New Illinois Lawsuit Joins Zimmer Knee MDL
Illinois resident F. Lynn Bieri recently filed a new Zimmer knee implant lawsuit in the U.S. District Court for the Northern District of Illinois, the location of the current Zimmer knee MDL. The plaintiff and her husband filed the approved short form complaint for the liability litigation on July 12, 2012.
As do other plaintiffs seeking Zimmer knee settlements, Mrs. Bieri claims she suffered injuries after implantation with the Zimmer NexGen LPS-Flex, a device that was marketed as offering improved durability and flexibility compared with older implants.
Plaintiff claims Zimmer knee failure
According to Bieri’s Zimmer knee lawsuit, she went through total knee replacement surgery when she was 66 years old. At Lake Forest Hospital in Illinois, she was implanted with the Zimmer NexGen Knee on her right knee around November 10, 2009. After the surgery, she suffered from pain and loosening of the implant. She was later told that because of Zimmer knee failure, she would need revision surgery to replace the defective implant.
On September 28, 2011—less than two years after implantation—Bieri went through revision surgery at Rush University Medical Center. Her NexGen knee was removed, and another implant put in its place.
Defendant seeks to avoid Zimmer knee settlements
Though Bieri adopted the master complaint for this Zimmer knee lawsuit, it remains to be seen if the complaint will hold up in court. According to recent reports, Zimmer, Inc. has presented arguments to the federal judge in the Zimmer MDL in an effort to have hundreds of claims dismissed.
On February 27, 2012, the company filed a motion to dismiss the master complaint, stating that its allegations are too general to meet federal pleading standards. Judge Rebecca R. Pallmeyer is expected to announce her decision on the motion in the coming weeks.
Doctors report on Zimmer knee complications
Zimmer NexGen knee implants were released on the market in 2003. In 2010, orthopedic surgeon and former Zimmer consultant Richard Berger reported that he and his colleagues had observed that after two years of use, 36% of the Zimmer NexGen CR-Flex knee implants had loosened prematurely (out of a total of 108 patients observed in this non-peer reviewed report). The doctors stated that, “this component is still commercially available but should not be used for any patient.”

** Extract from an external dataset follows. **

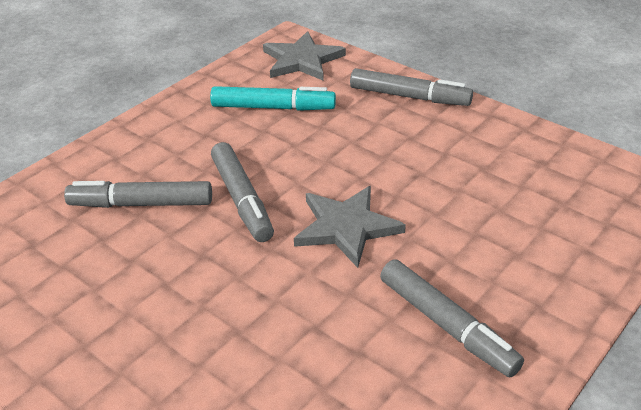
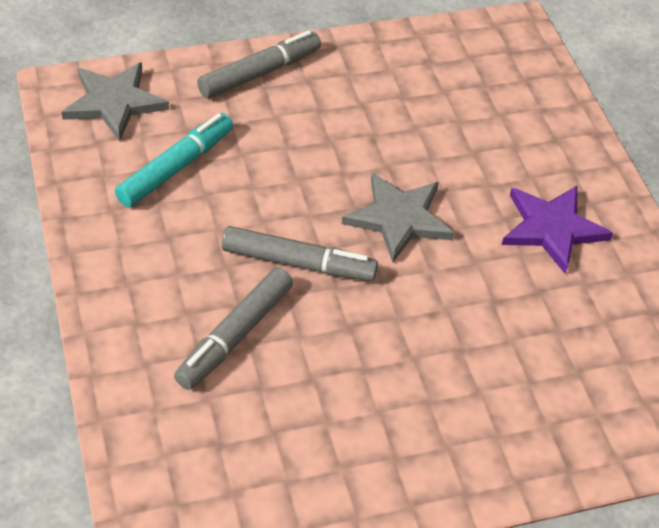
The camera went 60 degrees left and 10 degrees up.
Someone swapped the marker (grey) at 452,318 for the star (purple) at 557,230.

Zimmer, Inc. responded by stating that the problems associated with the knee implants were because of surgical error. In February 2012, however, the Mayo Clinic reported that their study of Zimmer NexGen knee implants also showed a high rate of complications, including premature loosening. The scientists noted that the majority of the failures could be blamed on the fact that the cementless tibial component was separating from the bone.
In this Zimmer knee failure lawsuit, the plaintiff brings counts of design and manufacturing defect, failure to warn, negligence, breach of warranties, unjust enrichment, and redhibition. Her husband claims loss of consortium.